#### [What is required]
The answer is the line that contains "Can you tell" followed by every later line of the entries below, each repeated exactly, and nothing else.

··········

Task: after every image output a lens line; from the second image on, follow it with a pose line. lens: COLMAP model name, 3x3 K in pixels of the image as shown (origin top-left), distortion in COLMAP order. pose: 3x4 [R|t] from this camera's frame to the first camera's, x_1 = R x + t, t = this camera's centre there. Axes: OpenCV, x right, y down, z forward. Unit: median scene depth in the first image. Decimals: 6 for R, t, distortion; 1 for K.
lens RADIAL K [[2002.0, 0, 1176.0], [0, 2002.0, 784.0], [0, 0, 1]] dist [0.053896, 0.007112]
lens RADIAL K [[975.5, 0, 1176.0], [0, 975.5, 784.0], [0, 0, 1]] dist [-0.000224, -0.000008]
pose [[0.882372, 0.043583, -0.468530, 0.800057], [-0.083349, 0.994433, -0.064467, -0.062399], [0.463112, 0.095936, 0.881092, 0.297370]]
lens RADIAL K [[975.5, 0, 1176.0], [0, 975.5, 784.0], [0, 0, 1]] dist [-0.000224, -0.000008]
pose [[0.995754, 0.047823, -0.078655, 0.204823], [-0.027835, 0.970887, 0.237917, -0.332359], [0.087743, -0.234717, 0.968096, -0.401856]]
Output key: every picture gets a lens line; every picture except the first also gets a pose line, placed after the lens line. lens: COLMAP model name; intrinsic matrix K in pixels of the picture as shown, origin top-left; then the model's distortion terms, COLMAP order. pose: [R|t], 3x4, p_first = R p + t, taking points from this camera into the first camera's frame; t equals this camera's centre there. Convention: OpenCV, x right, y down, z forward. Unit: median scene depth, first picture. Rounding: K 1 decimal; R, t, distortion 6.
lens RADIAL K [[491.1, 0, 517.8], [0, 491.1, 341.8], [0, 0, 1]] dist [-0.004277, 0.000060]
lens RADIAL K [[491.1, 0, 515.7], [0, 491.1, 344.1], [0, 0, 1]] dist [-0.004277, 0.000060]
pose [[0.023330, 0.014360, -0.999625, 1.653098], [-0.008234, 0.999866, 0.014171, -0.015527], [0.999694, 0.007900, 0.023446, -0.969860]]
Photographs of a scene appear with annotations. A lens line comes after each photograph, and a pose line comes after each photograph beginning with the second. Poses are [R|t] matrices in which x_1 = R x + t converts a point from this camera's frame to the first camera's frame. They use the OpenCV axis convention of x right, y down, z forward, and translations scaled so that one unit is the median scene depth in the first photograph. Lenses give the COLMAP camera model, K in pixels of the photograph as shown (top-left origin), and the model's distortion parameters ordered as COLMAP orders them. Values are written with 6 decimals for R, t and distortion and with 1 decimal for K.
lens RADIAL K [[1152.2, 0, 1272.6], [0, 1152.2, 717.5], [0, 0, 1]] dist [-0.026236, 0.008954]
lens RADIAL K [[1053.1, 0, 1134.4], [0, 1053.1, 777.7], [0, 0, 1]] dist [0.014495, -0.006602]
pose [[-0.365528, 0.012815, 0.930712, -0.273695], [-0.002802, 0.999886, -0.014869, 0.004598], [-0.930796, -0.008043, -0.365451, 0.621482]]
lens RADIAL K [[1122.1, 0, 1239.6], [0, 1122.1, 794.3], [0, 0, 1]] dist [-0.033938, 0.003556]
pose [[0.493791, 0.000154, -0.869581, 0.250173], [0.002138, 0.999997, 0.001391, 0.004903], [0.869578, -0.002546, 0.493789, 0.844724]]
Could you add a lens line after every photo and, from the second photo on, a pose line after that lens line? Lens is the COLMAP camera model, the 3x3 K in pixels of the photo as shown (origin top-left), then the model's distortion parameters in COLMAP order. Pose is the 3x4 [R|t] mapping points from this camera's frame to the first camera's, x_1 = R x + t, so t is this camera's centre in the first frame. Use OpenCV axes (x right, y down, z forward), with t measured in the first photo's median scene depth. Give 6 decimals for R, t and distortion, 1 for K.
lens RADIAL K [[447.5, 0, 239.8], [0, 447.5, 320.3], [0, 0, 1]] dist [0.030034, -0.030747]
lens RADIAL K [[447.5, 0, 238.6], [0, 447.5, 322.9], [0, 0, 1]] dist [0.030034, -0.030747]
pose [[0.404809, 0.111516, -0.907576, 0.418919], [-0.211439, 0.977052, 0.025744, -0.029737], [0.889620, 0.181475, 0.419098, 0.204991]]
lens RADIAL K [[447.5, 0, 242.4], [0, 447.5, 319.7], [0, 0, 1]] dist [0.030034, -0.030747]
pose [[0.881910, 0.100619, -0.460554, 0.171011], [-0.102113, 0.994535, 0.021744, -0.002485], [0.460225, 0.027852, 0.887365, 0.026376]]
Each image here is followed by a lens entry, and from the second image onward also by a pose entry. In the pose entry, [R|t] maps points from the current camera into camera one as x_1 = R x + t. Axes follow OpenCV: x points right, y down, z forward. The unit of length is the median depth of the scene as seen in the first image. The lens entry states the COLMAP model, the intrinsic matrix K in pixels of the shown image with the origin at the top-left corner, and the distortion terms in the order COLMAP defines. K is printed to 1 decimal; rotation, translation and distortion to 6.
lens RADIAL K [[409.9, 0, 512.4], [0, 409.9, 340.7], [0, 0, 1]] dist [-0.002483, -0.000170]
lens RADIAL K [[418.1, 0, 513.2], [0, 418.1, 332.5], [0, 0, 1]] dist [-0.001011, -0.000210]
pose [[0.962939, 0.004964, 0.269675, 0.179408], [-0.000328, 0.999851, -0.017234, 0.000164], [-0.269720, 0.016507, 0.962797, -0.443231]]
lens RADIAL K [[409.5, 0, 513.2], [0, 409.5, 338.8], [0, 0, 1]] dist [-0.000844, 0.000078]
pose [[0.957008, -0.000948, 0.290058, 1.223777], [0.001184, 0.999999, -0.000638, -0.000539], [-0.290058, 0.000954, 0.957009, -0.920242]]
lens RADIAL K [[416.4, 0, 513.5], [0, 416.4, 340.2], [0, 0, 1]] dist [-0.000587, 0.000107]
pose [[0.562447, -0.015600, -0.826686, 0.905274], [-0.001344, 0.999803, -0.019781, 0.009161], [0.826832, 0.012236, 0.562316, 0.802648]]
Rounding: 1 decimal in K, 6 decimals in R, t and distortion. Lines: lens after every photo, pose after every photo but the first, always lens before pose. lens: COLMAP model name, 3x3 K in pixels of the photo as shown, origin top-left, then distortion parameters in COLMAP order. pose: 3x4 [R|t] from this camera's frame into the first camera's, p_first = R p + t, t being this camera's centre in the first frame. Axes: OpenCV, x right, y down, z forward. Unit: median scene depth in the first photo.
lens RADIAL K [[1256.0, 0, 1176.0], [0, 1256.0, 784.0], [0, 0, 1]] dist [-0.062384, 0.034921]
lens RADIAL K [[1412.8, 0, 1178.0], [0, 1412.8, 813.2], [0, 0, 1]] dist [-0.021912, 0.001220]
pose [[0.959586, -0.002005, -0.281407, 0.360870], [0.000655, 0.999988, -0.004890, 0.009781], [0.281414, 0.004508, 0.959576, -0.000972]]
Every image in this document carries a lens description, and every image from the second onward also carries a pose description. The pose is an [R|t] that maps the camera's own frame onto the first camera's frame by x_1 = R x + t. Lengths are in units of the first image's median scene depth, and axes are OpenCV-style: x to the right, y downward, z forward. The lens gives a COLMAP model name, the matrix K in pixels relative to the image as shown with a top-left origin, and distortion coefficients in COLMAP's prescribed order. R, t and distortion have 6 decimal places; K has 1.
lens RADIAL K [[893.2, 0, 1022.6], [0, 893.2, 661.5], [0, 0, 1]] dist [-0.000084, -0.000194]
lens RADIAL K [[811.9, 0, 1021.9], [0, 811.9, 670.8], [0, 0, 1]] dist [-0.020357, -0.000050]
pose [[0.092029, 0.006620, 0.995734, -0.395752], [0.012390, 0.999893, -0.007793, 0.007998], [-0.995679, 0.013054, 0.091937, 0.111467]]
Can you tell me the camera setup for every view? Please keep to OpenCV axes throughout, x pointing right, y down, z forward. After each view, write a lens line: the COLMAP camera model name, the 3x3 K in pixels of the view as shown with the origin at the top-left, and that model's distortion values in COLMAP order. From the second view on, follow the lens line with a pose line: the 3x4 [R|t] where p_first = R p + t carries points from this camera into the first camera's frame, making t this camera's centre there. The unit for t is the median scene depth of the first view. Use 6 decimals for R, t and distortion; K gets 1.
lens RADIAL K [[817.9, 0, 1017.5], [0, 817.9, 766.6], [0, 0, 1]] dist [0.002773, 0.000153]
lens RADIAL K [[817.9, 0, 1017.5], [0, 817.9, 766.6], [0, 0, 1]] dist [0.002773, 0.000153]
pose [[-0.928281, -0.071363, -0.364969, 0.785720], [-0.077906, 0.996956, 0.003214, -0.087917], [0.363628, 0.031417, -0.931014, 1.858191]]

··········

#### [Finished task]
Can you tell me the camera setup for every view? Please keep to OpenCV axes throughout, x pointing right, y down, z forward. After each view, write a lens line: the COLMAP camera model name, the 3x3 K in pixels of the view as shown with the origin at the top-left, and that model's distortion values in COLMAP order. From the second view on, follow the lens line with a pose line: the 3x4 [R|t] where p_first = R p + t carries points from this camera into the first camera's frame, making t this camera's centre there. The unit for t is the median scene depth of the first view. Use 6 decimals for R, t and distortion; K gets 1.
lens RADIAL K [[817.9, 0, 1017.5], [0, 817.9, 766.6], [0, 0, 1]] dist [0.002773, 0.000153]
lens RADIAL K [[817.9, 0, 1017.5], [0, 817.9, 766.6], [0, 0, 1]] dist [0.002773, 0.000153]
pose [[-0.928281, -0.071363, -0.364969, 0.785720], [-0.077906, 0.996956, 0.003214, -0.087917], [0.363628, 0.031417, -0.931014, 1.858191]]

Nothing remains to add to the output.